Al final, Shylock resulta ser el más perjudicado de la historia: se le aplica el mismo método de interpretación jurídica, pues al concedérsele el derecho sobre la libra de carne de su deudor, le es advertido que el contrato solo se refiere a la carne, no así a la sangre, por lo que de derramar una sola gota de ésta, debía pagar con su vida y todos sus bienes serían confiscados según la ley de Venecia. Shylock desiste de su pretensión y dice aceptar el pago de la deuda con el doble del capital originalmente ofertado, pero es muy tarde, como ha dicho, el contrato es la ley, debe respetarse. Luego, el judío desalentado dice conformarse con la devolución del capital original de la deuda, pero como ya había rechazado esta opción no podía aceptarla ahora [¿doctrina de los actos propios?]. Y se suma una nueva agravante, con el principio de ejecución de su cobranza en especie, se argumenta que consumó el crimen de atentado contra la vida de un ciudadano de Venecia cometido por un extranjero, cuya penalidad también implicaba su vida y la perdida de todos sus bienes a favor del Estado y de su antiguo deudor -su víctima-. Por una de esas paradojas de la vida, aunque le fuera perdonada la pena de muerte, el judío abanderado del legalismo terminó como Chacumbele, victimario de sí mismo, o bien, del respeto estricto y ciego de la ley por ser la ley.

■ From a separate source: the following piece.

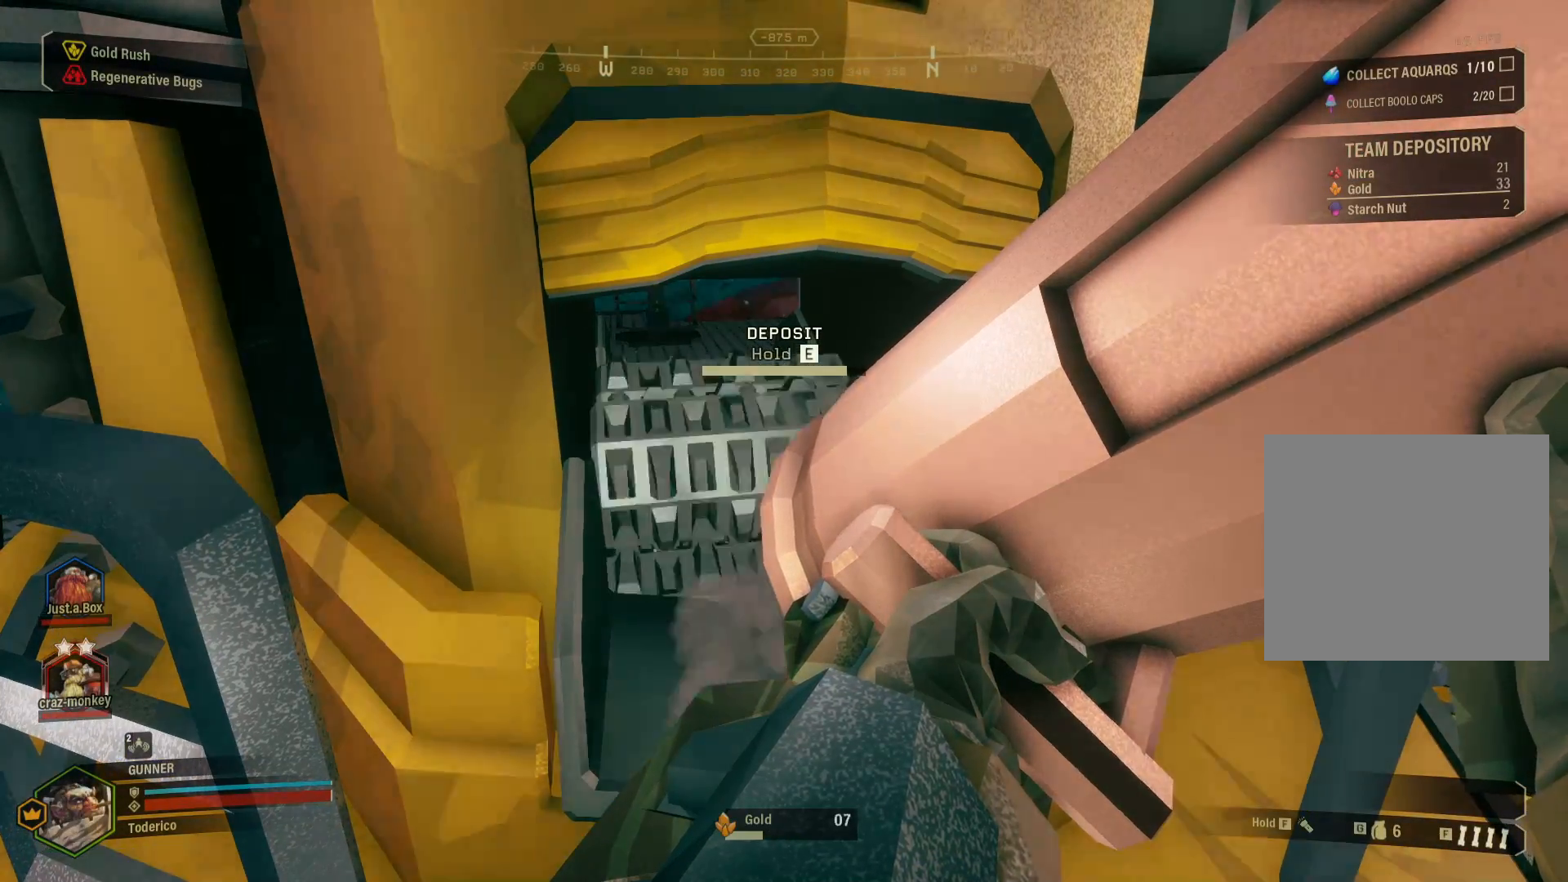
{"keys": ["e", "w"], "events": [[483, "w", "down"]]}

Del destacado antiguo profesor de filosofía del derecho, Lic. Mariano Rodríguez, lo he dicho antes...

Para mí, que entiendo haber empezado a sacar la cabeza de la cueva no hace mucho, este profesor registra el logro de haber dilatado y obstaculizado –hoy no dudo que inconscientemente o sin querer queriendo- la compresión del derecho a sus alumnos -o a los de mi matrícula- como ningún otro profesor de la carrera dada la importancia imprescindible pero subvalorada de la filosofía jurídica para la formación del futuro abogado y jurista.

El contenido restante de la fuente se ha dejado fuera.